Excerpt to read
= Beginning of Section =

Black mold is the real “black sheep” among mold family. It is often cited as a dangerous mold type, producing mycotoxins that cause serious health problems. Does black mold cause cancer?
Good news: black mold is not more dangerous than other mold types. A 2017 study by Borchers, Chang, and Gershwin revealed that there was no link between black mold and serious conditions, such as autoimmune disease, headache, lack of focus, fatigue, pulmonary hemorrhage, and memory loss (the study was published in Clinical Reviews in Allergy & Immunology).
Despite having no link with serious conditions and direct cancer risks, black mold (and other mold types) still present clear danger from exposure.
E. Mold and Health Problems
Uncontrollable mold growth produces spores that impact your health in the long run. Even small exposures can lead to symptoms when you stay in a mold-infested property.
1. Signs of Mold Exposure
Mold’s flying spores can enter your nostrils and lungs through inhalation or fly into your eyes. Common mold exposure symptoms include:
- Eye problems like redness, irritation, itchiness, and watery eyes.
- Coughing and sneezing
- Wheezing breath
- Stuffed nostrils
- Skin irritation like redness, itchiness, and rash
Some preexisting conditions can act up when triggered by spores. If you have asthma, flying spores can aggravate your conditions and trigger symptoms. If you suffer from chronic sinusitis, your sinuses can swell, resulting in breathing difficulties.
Read also: How Do You Know You Have Mold exposure
2. Mold Exposure and Serious Conditions
Mold spores can aggravate symptoms in people with more serious conditions. Three of the most serious conditions are:
- Bronchopulmonary aspergillosis
This condition happens to people with severe asthma and cystic fibrosis. When spores trigger strong reactions, they can cause coughing (sometimes with mucus or blood), fever, and severe asthmatic symptoms.

= End of Section =

Saved entries:
= Beginning of Section =

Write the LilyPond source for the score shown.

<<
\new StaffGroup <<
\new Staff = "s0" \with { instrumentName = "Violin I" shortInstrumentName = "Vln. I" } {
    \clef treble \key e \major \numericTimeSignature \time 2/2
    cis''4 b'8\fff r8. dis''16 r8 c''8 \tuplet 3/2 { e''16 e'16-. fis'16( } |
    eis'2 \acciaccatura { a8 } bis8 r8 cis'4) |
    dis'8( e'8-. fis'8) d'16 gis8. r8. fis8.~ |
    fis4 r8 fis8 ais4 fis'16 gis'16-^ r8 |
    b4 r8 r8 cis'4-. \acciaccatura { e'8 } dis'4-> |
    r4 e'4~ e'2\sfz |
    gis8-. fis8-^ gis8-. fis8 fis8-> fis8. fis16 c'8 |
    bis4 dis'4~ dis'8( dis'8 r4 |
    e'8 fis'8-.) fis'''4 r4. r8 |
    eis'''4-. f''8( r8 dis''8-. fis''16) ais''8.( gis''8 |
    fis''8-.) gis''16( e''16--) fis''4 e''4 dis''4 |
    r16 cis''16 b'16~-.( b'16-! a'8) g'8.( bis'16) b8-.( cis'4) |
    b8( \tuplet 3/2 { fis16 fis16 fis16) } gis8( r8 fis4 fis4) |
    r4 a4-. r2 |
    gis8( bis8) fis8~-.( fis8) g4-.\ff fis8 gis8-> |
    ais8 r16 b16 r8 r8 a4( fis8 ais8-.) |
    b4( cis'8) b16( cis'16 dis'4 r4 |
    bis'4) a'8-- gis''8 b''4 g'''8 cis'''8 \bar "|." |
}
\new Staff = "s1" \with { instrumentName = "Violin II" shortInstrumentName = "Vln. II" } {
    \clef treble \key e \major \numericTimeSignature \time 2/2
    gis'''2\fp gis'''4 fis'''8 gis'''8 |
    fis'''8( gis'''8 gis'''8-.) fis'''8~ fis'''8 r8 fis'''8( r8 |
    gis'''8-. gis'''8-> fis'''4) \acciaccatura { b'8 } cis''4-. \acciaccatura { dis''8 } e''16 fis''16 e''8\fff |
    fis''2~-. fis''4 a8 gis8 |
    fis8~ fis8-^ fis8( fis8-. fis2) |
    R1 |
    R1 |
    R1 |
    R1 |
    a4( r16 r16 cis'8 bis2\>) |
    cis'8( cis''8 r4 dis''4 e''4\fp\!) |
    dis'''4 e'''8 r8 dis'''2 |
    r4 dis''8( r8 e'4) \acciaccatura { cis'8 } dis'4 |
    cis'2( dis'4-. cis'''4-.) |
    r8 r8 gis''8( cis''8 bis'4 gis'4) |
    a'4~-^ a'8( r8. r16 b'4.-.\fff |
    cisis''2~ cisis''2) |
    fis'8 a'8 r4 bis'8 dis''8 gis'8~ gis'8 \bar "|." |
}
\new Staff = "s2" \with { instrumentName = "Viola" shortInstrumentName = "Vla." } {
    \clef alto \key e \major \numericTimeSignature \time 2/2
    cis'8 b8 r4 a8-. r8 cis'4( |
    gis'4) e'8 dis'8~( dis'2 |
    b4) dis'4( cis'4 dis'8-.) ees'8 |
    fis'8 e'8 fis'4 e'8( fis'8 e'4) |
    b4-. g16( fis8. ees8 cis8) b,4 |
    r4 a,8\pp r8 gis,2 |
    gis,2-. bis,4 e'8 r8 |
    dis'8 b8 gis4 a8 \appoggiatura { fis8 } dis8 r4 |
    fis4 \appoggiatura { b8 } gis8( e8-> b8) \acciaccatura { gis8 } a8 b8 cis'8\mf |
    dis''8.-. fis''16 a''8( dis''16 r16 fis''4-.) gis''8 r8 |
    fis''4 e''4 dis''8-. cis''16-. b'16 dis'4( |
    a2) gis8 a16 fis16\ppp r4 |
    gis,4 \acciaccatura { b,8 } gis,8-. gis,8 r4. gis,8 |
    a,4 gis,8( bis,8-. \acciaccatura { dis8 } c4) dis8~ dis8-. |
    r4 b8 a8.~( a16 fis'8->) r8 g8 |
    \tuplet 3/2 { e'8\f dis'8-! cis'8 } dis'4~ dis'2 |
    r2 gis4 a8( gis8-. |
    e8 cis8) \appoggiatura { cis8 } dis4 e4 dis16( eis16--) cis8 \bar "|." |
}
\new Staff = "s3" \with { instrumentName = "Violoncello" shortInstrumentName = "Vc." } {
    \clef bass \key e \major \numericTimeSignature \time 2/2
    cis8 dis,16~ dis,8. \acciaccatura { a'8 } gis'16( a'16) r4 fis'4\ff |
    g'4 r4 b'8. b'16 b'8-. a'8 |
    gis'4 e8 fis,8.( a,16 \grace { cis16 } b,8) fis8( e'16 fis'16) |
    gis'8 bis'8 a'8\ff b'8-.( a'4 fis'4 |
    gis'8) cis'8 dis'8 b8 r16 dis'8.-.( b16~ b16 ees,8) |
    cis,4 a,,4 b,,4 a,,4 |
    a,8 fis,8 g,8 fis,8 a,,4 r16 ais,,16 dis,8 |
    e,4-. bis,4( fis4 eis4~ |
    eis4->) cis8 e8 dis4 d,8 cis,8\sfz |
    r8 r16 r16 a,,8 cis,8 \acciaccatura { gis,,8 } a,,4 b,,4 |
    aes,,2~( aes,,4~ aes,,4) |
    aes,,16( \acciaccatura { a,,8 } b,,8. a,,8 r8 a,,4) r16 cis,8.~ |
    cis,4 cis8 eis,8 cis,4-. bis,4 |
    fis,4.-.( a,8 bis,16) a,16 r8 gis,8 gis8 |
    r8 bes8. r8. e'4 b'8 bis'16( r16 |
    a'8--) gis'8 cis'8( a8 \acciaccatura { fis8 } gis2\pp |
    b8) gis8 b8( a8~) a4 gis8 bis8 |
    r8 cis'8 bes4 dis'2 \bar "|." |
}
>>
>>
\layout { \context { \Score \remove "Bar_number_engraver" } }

= End of Section =

Work order A
According to the passage on black mold, in which journal was the 2017 study by Borchers, Chang, and Gershwin published?
Work order B
Copy the part of the passage on black mold that opens with the words "1. Signs of" and closes with "and watery eyes.", swapping "inhalation" for "breathing".

Task solution A
Clinical Reviews in Allergy & Immunology

Task solution B
1. Signs of Mold Exposure
Mold’s flying spores can enter your nostrils and lungs through breathing or fly into your eyes. Common mold exposure symptoms include:
- Eye problems like redness, irritation, itchiness, and watery eyes.